[Data provided — start]

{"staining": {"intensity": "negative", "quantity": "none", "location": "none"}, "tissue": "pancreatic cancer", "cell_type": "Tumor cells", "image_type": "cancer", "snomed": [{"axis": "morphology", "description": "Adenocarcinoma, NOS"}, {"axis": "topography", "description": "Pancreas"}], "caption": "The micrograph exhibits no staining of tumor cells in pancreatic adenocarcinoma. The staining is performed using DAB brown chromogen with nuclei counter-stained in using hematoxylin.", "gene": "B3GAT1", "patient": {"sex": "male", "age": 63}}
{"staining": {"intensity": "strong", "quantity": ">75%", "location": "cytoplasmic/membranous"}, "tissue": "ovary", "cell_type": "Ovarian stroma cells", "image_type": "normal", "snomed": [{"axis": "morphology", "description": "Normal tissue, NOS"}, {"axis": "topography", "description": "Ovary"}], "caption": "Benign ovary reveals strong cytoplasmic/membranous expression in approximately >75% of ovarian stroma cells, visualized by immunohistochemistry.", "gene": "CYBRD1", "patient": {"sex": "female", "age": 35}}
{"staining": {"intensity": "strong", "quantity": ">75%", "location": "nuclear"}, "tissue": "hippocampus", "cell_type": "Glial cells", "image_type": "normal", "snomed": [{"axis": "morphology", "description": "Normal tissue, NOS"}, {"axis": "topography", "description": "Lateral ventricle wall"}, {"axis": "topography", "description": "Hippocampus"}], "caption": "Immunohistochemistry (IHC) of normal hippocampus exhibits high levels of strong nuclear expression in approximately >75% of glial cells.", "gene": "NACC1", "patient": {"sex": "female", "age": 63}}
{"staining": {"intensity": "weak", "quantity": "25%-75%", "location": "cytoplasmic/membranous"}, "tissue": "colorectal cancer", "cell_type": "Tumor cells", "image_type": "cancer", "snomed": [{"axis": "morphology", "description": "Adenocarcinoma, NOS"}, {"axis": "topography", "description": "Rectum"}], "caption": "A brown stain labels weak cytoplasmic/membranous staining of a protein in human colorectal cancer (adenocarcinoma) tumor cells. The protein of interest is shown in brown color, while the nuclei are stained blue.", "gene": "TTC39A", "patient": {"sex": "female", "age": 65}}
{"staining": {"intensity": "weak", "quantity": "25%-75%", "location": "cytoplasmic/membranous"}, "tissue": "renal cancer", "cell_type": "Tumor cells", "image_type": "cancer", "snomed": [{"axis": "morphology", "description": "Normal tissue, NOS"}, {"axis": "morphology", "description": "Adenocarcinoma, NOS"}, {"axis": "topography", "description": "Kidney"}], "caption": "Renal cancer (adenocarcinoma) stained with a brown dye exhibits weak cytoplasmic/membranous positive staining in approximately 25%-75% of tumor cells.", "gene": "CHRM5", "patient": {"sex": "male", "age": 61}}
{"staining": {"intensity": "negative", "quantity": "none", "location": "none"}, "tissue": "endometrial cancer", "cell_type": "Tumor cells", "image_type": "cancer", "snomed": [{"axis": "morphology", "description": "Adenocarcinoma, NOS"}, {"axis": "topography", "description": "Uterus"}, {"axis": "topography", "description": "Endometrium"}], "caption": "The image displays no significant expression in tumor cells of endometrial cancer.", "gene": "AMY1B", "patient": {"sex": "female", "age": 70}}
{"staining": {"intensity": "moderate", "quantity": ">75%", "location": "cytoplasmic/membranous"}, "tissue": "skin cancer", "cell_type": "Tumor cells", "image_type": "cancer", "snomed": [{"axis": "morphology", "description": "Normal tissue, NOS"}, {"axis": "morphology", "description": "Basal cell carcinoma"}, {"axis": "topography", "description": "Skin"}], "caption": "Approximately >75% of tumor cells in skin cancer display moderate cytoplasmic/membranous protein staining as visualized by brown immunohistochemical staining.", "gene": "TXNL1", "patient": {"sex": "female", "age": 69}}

[Data provided — finish]

From the first line to the last, write out the data exactly.

{"staining": {"intensity": "negative", "quantity": "none", "location": "none"}, "tissue": "pancreatic cancer", "cell_type": "Tumor cells", "image_type": "cancer", "snomed": [{"axis": "morphology", "description": "Adenocarcinoma, NOS"}, {"axis": "topography", "description": "Pancreas"}], "caption": "The micrograph exhibits no staining of tumor cells in pancreatic adenocarcinoma. The staining is performed using DAB brown chromogen with nuclei counter-stained in using hematoxylin.", "gene": "B3GAT1", "patient": {"sex": "male", "age": 63}}
{"staining": {"intensity": "strong", "quantity": ">75%", "location": "cytoplasmic/membranous"}, "tissue": "ovary", "cell_type": "Ovarian stroma cells", "image_type": "normal", "snomed": [{"axis": "morphology", "description": "Normal tissue, NOS"}, {"axis": "topography", "description": "Ovary"}], "caption": "Benign ovary reveals strong cytoplasmic/membranous expression in approximately >75% of ovarian stroma cells, visualized by immunohistochemistry.", "gene": "CYBRD1", "patient": {"sex": "female", "age": 35}}
{"staining": {"intensity": "strong", "quantity": ">75%", "location": "nuclear"}, "tissue": "hippocampus", "cell_type": "Glial cells", "image_type": "normal", "snomed": [{"axis": "morphology", "description": "Normal tissue, NOS"}, {"axis": "topography", "description": "Lateral ventricle wall"}, {"axis": "topography", "description": "Hippocampus"}], "caption": "Immunohistochemistry (IHC) of normal hippocampus exhibits high levels of strong nuclear expression in approximately >75% of glial cells.", "gene": "NACC1", "patient": {"sex": "female", "age": 63}}
{"staining": {"intensity": "weak", "quantity": "25%-75%", "location": "cytoplasmic/membranous"}, "tissue": "colorectal cancer", "cell_type": "Tumor cells", "image_type": "cancer", "snomed": [{"axis": "morphology", "description": "Adenocarcinoma, NOS"}, {"axis": "topography", "description": "Rectum"}], "caption": "A brown stain labels weak cytoplasmic/membranous staining of a protein in human colorectal cancer (adenocarcinoma) tumor cells. The protein of interest is shown in brown color, while the nuclei are stained blue.", "gene": "TTC39A", "patient": {"sex": "female", "age": 65}}
{"staining": {"intensity": "weak", "quantity": "25%-75%", "location": "cytoplasmic/membranous"}, "tissue": "renal cancer", "cell_type": "Tumor cells", "image_type": "cancer", "snomed": [{"axis": "morphology", "description": "Normal tissue, NOS"}, {"axis": "morphology", "description": "Adenocarcinoma, NOS"}, {"axis": "topography", "description": "Kidney"}], "caption": "Renal cancer (adenocarcinoma) stained with a brown dye exhibits weak cytoplasmic/membranous positive staining in approximately 25%-75% of tumor cells.", "gene": "CHRM5", "patient": {"sex": "male", "age": 61}}
{"staining": {"intensity": "negative", "quantity": "none", "location": "none"}, "tissue": "endometrial cancer", "cell_type": "Tumor cells", "image_type": "cancer", "snomed": [{"axis": "morphology", "description": "Adenocarcinoma, NOS"}, {"axis": "topography", "description": "Uterus"}, {"axis": "topography", "description": "Endometrium"}], "caption": "The image displays no significant expression in tumor cells of endometrial cancer.", "gene": "AMY1B", "patient": {"sex": "female", "age": 70}}
{"staining": {"intensity": "moderate", "quantity": ">75%", "location": "cytoplasmic/membranous"}, "tissue": "skin cancer", "cell_type": "Tumor cells", "image_type": "cancer", "snomed": [{"axis": "morphology", "description": "Normal tissue, NOS"}, {"axis": "morphology", "description": "Basal cell carcinoma"}, {"axis": "topography", "description": "Skin"}], "caption": "Approximately >75% of tumor cells in skin cancer display moderate cytoplasmic/membranous protein staining as visualized by brown immunohistochemical staining.", "gene": "TXNL1", "patient": {"sex": "female", "age": 69}}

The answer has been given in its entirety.